- Exercise
Write the data below out again, unchanged.

★ ★ ★ ★ ★ ★ ★

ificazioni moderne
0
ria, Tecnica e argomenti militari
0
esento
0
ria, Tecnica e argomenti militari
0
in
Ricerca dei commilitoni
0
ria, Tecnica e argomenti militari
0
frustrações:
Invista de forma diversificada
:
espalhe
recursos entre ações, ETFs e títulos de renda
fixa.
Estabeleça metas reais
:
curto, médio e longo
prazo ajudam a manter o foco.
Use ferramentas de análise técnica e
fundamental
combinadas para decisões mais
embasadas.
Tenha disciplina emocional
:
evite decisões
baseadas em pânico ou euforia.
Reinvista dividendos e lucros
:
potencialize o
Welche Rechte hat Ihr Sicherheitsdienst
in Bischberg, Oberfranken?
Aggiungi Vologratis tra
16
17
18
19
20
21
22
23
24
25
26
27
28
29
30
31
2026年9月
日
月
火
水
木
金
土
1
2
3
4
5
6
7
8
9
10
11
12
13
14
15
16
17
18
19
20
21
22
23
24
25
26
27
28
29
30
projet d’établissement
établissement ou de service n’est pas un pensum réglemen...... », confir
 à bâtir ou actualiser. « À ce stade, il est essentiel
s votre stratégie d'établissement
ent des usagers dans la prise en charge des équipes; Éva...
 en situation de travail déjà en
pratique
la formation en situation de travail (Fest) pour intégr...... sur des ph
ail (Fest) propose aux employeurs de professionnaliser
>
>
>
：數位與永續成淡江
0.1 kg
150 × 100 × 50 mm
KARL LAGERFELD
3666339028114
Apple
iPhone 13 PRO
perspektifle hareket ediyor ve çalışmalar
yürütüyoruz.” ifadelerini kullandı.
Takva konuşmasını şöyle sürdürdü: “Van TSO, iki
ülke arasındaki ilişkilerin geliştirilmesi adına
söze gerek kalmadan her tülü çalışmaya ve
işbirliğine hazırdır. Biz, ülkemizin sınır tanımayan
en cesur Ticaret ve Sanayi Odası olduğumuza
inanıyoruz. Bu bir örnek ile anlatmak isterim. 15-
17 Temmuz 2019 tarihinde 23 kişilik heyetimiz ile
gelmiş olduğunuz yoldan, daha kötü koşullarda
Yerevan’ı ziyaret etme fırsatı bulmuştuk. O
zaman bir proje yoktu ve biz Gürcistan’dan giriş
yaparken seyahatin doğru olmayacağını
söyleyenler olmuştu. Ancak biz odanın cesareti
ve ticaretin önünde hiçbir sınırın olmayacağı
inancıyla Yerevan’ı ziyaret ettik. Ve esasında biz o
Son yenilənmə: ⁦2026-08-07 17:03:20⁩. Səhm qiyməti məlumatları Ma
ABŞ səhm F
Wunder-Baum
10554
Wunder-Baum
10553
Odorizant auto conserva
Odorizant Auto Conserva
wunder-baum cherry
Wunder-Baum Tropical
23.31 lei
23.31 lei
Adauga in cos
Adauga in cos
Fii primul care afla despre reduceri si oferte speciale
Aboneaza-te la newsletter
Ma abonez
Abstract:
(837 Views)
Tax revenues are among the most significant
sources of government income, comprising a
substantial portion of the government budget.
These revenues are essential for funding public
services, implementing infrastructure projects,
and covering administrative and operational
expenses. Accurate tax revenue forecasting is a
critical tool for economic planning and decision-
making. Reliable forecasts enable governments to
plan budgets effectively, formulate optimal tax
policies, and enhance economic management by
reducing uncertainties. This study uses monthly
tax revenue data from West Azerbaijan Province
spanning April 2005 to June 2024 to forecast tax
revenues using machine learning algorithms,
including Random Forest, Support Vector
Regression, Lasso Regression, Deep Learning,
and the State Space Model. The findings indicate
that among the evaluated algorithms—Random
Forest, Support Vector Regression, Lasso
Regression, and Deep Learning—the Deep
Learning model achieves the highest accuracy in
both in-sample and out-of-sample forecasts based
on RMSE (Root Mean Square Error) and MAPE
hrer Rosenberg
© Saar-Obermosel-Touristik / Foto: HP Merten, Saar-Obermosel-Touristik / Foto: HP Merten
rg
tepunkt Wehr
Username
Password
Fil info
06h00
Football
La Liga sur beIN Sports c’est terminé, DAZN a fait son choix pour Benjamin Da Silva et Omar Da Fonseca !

★ ★ ★ ★ ★ ★ ★

- Response area
ificazioni moderne
0
ria, Tecnica e argomenti militari
0
esento
0
ria, Tecnica e argomenti militari
0
in
Ricerca dei commilitoni
0
ria, Tecnica e argomenti militari
0
frustrações:
Invista de forma diversificada
:
espalhe
recursos entre ações, ETFs e títulos de renda
fixa.
Estabeleça metas reais
:
curto, médio e longo
prazo ajudam a manter o foco.
Use ferramentas de análise técnica e
fundamental
combinadas para decisões mais
embasadas.
Tenha disciplina emocional
:
evite decisões
baseadas em pânico ou euforia.
Reinvista dividendos e lucros
:
potencialize o
Welche Rechte hat Ihr Sicherheitsdienst
in Bischberg, Oberfranken?
Aggiungi Vologratis tra
16
17
18
19
20
21
22
23
24
25
26
27
28
29
30
31
2026年9月
日
月
火
水
木
金
土
1
2
3
4
5
6
7
8
9
10
11
12
13
14
15
16
17
18
19
20
21
22
23
24
25
26
27
28
29
30
projet d’établissement
établissement ou de service n’est pas un pensum réglemen...... », confir
 à bâtir ou actualiser. « À ce stade, il est essentiel
s votre stratégie d'établissement
ent des usagers dans la prise en charge des équipes; Éva...
 en situation de travail déjà en
pratique
la formation en situation de travail (Fest) pour intégr...... sur des ph
ail (Fest) propose aux employeurs de professionnaliser
>
>
>
：數位與永續成淡江
0.1 kg
150 × 100 × 50 mm
KARL LAGERFELD
3666339028114
Apple
iPhone 13 PRO
perspektifle hareket ediyor ve çalışmalar
yürütüyoruz.” ifadelerini kullandı.
Takva konuşmasını şöyle sürdürdü: “Van TSO, iki
ülke arasındaki ilişkilerin geliştirilmesi adına
söze gerek kalmadan her tülü çalışmaya ve
işbirliğine hazırdır. Biz, ülkemizin sınır tanımayan
en cesur Ticaret ve Sanayi Odası olduğumuza
inanıyoruz. Bu bir örnek ile anlatmak isterim. 15-
17 Temmuz 2019 tarihinde 23 kişilik heyetimiz ile
gelmiş olduğunuz yoldan, daha kötü koşullarda
Yerevan’ı ziyaret etme fırsatı bulmuştuk. O
zaman bir proje yoktu ve biz Gürcistan’dan giriş
yaparken seyahatin doğru olmayacağını
söyleyenler olmuştu. Ancak biz odanın cesareti
ve ticaretin önünde hiçbir sınırın olmayacağı
inancıyla Yerevan’ı ziyaret ettik. Ve esasında biz o
Son yenilənmə: ⁦2026-08-07 17:03:20⁩. Səhm qiyməti məlumatları Ma
ABŞ səhm F
Wunder-Baum
10554
Wunder-Baum
10553
Odorizant auto conserva
Odorizant Auto Conserva
wunder-baum cherry
Wunder-Baum Tropical
23.31 lei
23.31 lei
Adauga in cos
Adauga in cos
Fii primul care afla despre reduceri si oferte speciale
Aboneaza-te la newsletter
Ma abonez
Abstract:
(837 Views)
Tax revenues are among the most significant
sources of government income, comprising a
substantial portion of the government budget.
These revenues are essential for funding public
services, implementing infrastructure projects,
and covering administrative and operational
expenses. Accurate tax revenue forecasting is a
critical tool for economic planning and decision-
making. Reliable forecasts enable governments to
plan budgets effectively, formulate optimal tax
policies, and enhance economic management by
reducing uncertainties. This study uses monthly
tax revenue data from West Azerbaijan Province
spanning April 2005 to June 2024 to forecast tax
revenues using machine learning algorithms,
including Random Forest, Support Vector
Regression, Lasso Regression, Deep Learning,
and the State Space Model. The findings indicate
that among the evaluated algorithms—Random
Forest, Support Vector Regression, Lasso
Regression, and Deep Learning—the Deep
Learning model achieves the highest accuracy in
both in-sample and out-of-sample forecasts based
on RMSE (Root Mean Square Error) and MAPE
hrer Rosenberg
© Saar-Obermosel-Touristik / Foto: HP Merten, Saar-Obermosel-Touristik / Foto: HP Merten
rg
tepunkt Wehr
Username
Password
Fil info
06h00
Football
La Liga sur beIN Sports c’est terminé, DAZN a fait son choix pour Benjamin Da Silva et Omar Da Fonseca !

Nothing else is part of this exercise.